Again, let me reiterate that I’m not comparing the situation of being in a lockdown to being in a refugee camp. There is a world of difference. Rather, I wanted to point out something that I think most people recognise instinctively, as it were: Luxuries really aren’t luxuries. Any given one, yes. But the idea of luxuries, of wanting to exist on more than pasta and tinned tomatoes, isn’t. I am not claiming that luxuries make us human. Rather, I’m suggesting they are a way of feeling we are coping with, and maintain a bit of control over the circumstances we find ourselves in. This was the point of the refugee camp illustration. Many, if not most, people in the UK and elsewhere find themselves in a situation they have never been in before, and have probably never imagined being in.
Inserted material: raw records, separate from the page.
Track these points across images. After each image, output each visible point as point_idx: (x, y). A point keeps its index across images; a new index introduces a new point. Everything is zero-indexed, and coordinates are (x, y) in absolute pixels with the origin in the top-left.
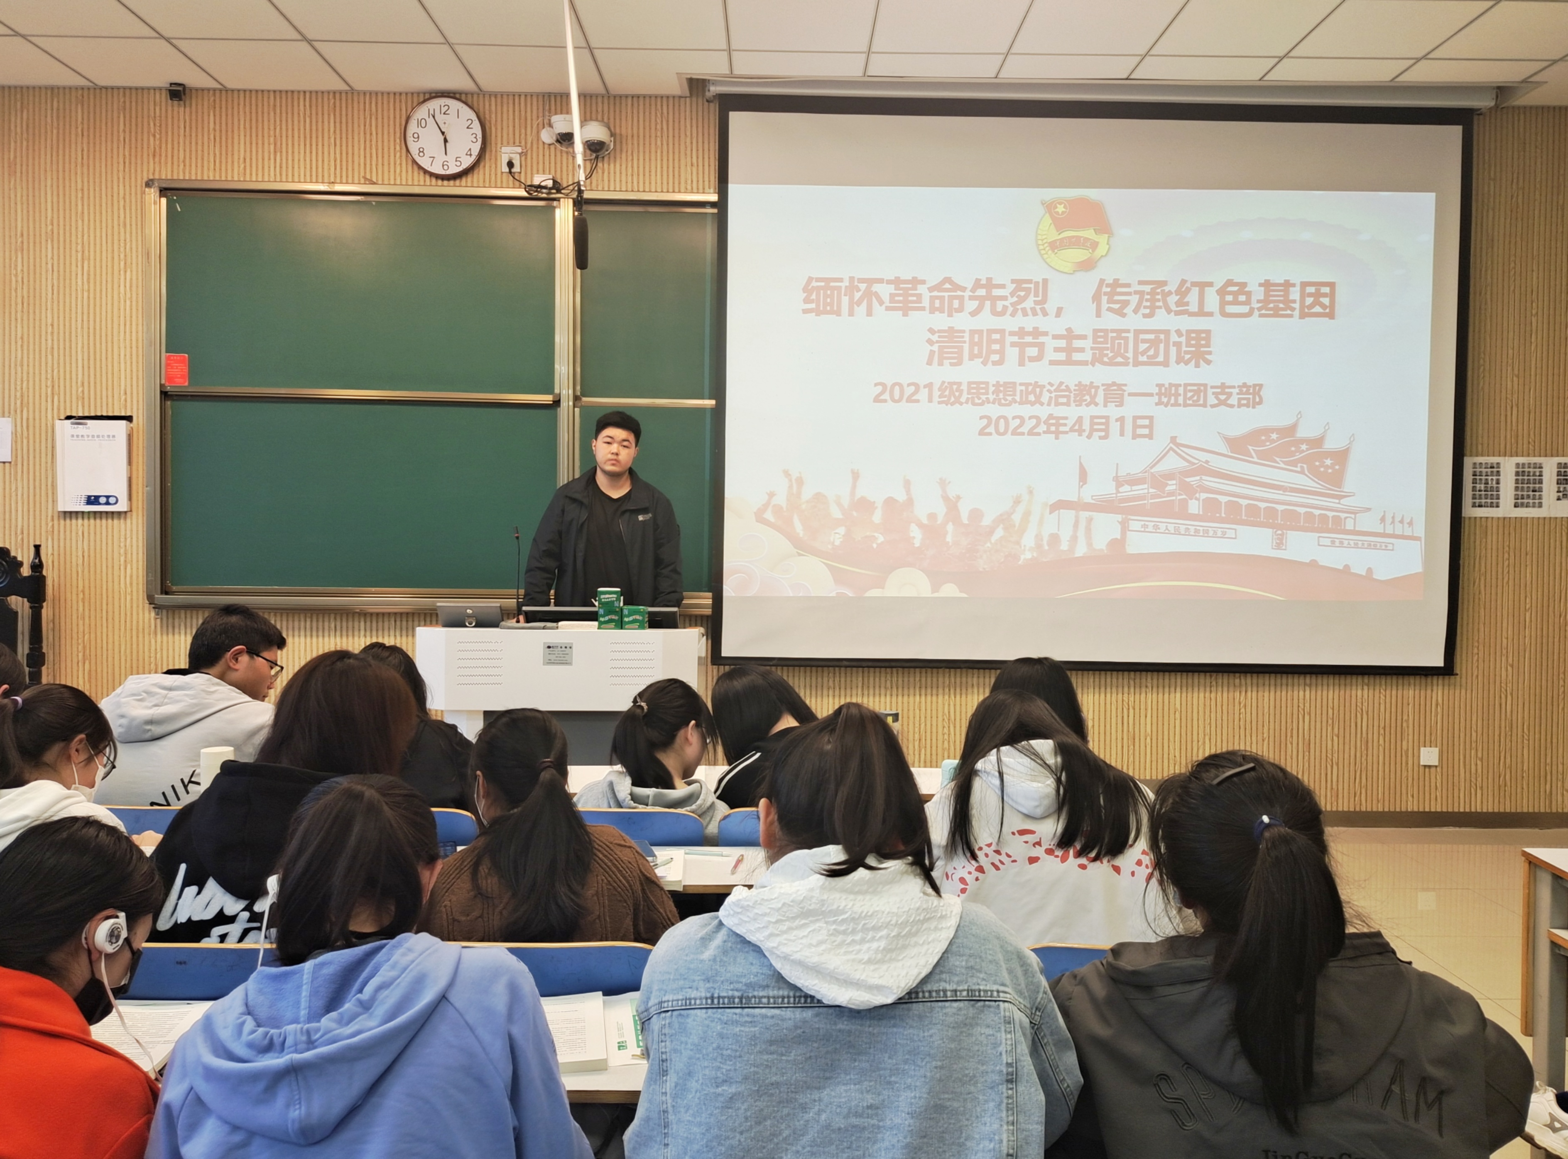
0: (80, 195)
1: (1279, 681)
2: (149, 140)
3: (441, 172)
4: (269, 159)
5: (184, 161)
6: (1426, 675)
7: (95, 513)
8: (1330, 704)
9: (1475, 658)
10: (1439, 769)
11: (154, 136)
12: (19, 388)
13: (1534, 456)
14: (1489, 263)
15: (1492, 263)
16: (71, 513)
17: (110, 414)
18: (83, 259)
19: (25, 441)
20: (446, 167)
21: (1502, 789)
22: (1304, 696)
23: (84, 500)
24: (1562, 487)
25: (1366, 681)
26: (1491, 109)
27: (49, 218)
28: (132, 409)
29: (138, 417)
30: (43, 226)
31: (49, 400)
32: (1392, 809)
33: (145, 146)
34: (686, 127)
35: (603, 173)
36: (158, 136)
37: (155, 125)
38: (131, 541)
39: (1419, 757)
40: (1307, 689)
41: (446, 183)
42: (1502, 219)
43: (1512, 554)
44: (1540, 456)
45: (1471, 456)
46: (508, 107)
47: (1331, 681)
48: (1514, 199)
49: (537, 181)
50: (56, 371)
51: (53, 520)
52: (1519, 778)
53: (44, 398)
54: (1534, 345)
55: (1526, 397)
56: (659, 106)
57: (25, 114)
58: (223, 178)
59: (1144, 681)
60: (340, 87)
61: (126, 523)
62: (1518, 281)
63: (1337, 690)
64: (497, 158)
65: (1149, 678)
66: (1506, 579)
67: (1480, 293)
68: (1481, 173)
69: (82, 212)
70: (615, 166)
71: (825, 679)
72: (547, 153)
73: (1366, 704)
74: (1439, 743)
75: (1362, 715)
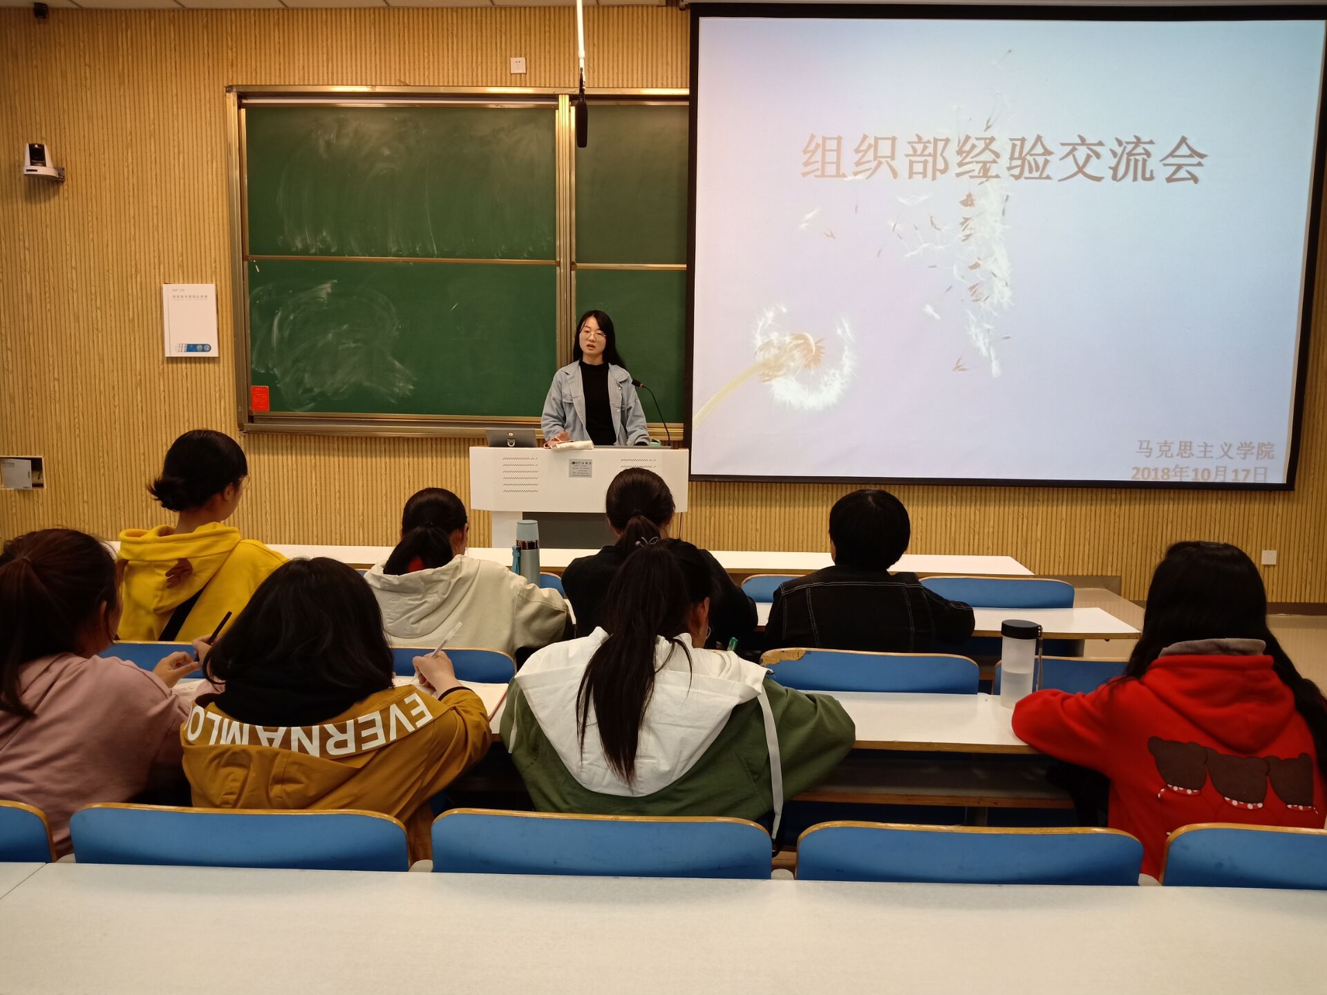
0: (175, 99)
1: (1148, 496)
2: (227, 52)
4: (323, 66)
5: (256, 70)
6: (1270, 491)
7: (194, 358)
8: (1189, 515)
10: (1276, 568)
11: (232, 49)
12: (133, 258)
16: (177, 358)
18: (179, 153)
22: (1168, 508)
23: (184, 349)
25: (1220, 495)
27: (151, 119)
28: (221, 274)
30: (147, 124)
31: (157, 267)
33: (225, 58)
35: (594, 72)
36: (234, 50)
37: (232, 40)
38: (224, 381)
39: (1261, 557)
40: (1171, 502)
41: (465, 83)
46: (516, 18)
47: (1191, 496)
50: (161, 244)
51: (163, 364)
53: (152, 267)
56: (641, 15)
57: (129, 33)
58: (287, 83)
59: (1036, 496)
60: (379, 4)
61: (219, 367)
63: (1195, 503)
64: (507, 62)
65: (1041, 493)
69: (177, 115)
70: (603, 66)
71: (773, 494)
72: (547, 57)
73: (1219, 515)
74: (1277, 547)
75: (1215, 524)
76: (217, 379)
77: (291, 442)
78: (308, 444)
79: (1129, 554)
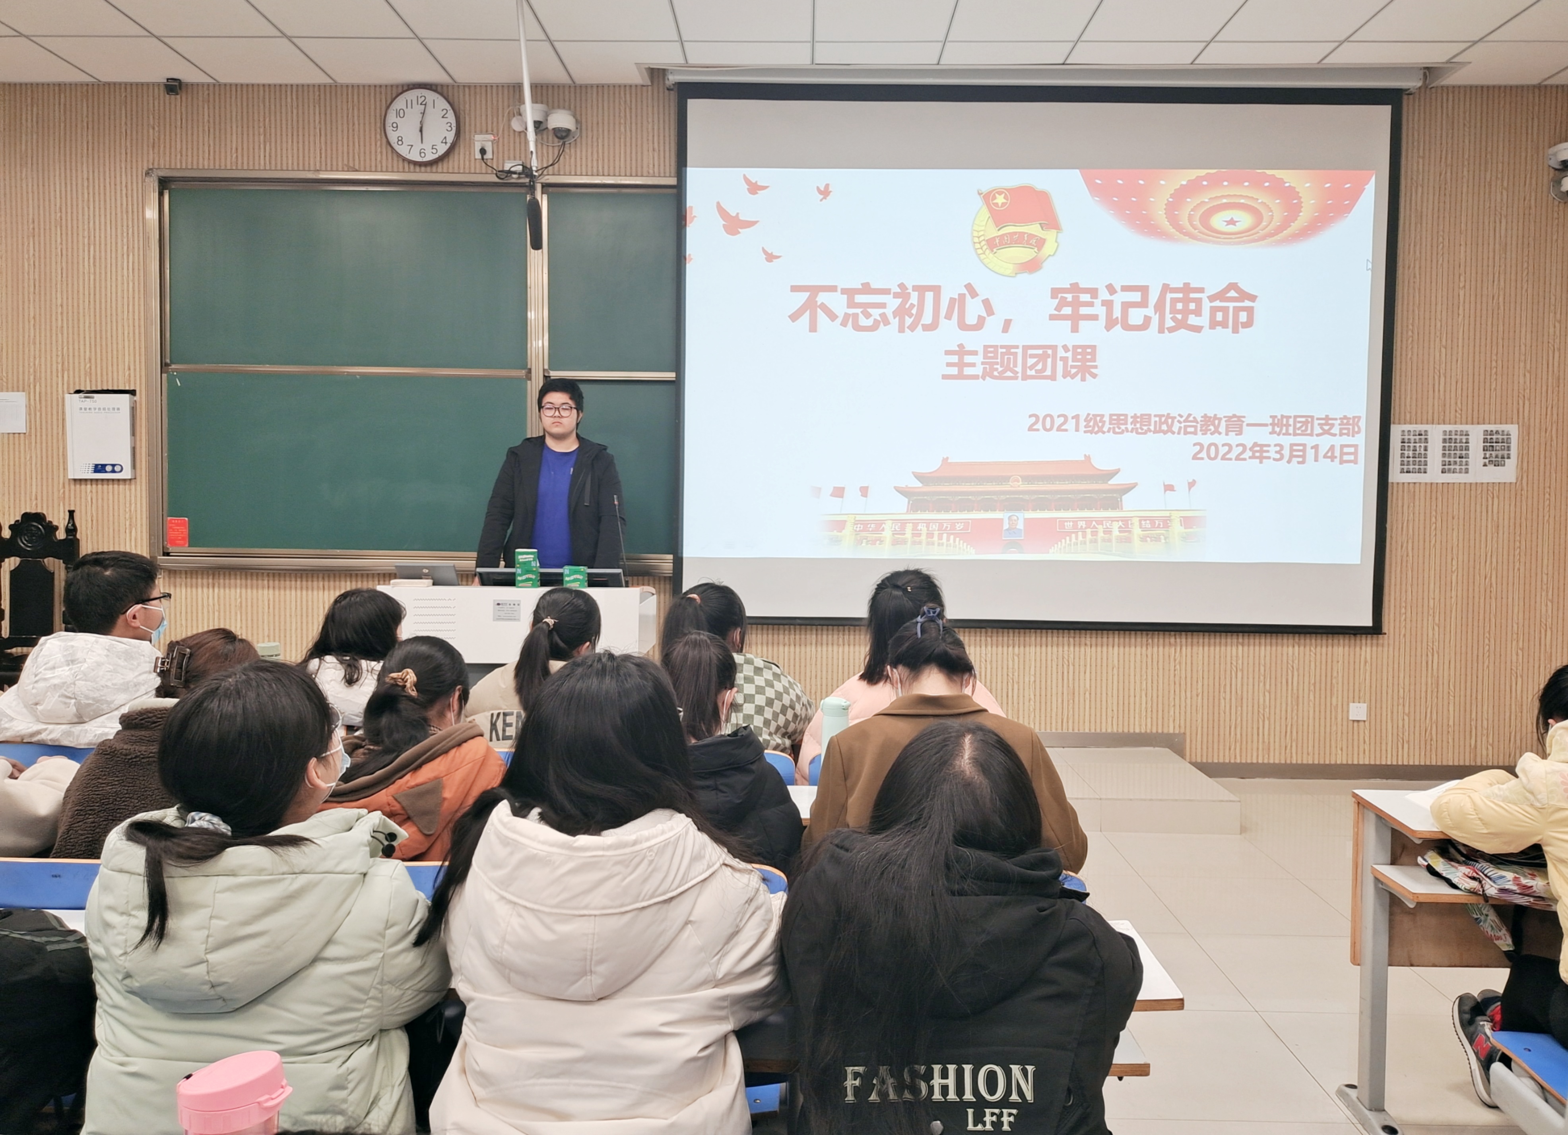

As the NPCC has now implicitly recognised, stopping to pick up some wine and crisps along with your pasta and tinned tomatoes is a way of coping. They provide a sense of normalcy when daily life, for the majority of us, isn’t normal. No, luxuries aren’t necessary. But they can be very useful, and useful is important too.

References:

Agamben, G. (1998). Homo sacer: sovereign power and bare life. Stanford, Stanford University Press.

Oka, R. C. (2014). “Coping with the Refugee Wait: The Role of Consumption, Normalcy, and Dignity in Refugee Lives at Kakuma Refugee Camp, Kenya.” American Anthropologist 116(1): 23-37.